练习目的:
写出下方材料中有几行含有字符串“list”，区分大小写，只给数字。
----------
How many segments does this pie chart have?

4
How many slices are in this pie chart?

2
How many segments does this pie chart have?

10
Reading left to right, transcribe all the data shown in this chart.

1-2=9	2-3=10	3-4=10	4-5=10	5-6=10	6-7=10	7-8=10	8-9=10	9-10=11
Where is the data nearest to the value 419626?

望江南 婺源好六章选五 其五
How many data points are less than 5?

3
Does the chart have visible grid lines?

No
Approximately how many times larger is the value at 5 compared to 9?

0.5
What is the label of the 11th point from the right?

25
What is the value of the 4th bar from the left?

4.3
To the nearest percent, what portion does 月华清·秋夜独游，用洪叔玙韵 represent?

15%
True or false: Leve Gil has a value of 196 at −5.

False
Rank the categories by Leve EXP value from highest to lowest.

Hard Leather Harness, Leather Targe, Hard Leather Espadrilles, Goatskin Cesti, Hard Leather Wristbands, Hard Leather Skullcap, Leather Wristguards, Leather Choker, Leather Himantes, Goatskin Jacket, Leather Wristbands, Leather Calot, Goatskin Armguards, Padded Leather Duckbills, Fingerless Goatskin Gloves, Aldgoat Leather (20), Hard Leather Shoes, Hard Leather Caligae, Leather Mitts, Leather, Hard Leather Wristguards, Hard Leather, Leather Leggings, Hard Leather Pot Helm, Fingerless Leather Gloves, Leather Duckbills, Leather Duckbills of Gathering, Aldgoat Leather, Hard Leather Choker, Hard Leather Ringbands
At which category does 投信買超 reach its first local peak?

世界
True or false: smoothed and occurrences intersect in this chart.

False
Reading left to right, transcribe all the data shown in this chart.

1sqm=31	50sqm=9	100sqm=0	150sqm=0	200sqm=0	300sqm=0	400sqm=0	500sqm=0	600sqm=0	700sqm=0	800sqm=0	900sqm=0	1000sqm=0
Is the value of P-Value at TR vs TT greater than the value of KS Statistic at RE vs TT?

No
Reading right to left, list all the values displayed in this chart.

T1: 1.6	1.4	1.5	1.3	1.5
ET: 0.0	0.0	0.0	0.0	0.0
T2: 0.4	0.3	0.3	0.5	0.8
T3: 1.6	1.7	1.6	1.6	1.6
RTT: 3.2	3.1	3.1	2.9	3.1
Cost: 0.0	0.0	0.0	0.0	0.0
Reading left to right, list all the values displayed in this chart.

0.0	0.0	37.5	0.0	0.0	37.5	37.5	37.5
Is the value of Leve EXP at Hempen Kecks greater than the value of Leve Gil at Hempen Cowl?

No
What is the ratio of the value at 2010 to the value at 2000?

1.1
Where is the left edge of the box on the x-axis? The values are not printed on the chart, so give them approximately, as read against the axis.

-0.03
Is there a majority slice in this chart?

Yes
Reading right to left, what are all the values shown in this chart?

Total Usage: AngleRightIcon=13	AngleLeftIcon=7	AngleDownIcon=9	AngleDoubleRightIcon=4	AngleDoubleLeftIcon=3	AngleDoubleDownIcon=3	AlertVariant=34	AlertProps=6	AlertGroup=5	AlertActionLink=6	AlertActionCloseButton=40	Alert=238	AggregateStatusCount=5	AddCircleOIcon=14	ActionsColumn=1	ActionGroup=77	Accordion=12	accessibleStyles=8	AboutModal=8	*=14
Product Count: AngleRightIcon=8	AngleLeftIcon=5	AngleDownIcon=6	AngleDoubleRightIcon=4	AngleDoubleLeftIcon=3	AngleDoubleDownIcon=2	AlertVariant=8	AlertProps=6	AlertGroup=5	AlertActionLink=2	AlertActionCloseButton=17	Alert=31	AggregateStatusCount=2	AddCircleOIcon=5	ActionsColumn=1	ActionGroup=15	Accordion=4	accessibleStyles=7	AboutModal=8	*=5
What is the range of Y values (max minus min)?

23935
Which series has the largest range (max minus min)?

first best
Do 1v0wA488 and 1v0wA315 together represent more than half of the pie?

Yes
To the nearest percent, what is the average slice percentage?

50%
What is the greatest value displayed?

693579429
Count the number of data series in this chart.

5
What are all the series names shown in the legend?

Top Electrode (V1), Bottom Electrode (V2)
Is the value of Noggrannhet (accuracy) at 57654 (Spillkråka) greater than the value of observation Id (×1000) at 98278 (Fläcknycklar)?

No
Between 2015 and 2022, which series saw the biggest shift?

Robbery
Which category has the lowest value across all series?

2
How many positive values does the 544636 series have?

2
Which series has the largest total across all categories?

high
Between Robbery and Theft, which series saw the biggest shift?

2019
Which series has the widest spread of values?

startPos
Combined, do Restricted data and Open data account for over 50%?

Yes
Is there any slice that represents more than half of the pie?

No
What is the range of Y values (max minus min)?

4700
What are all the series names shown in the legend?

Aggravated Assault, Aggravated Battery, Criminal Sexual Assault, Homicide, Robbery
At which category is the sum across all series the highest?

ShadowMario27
----------
预期输出:
2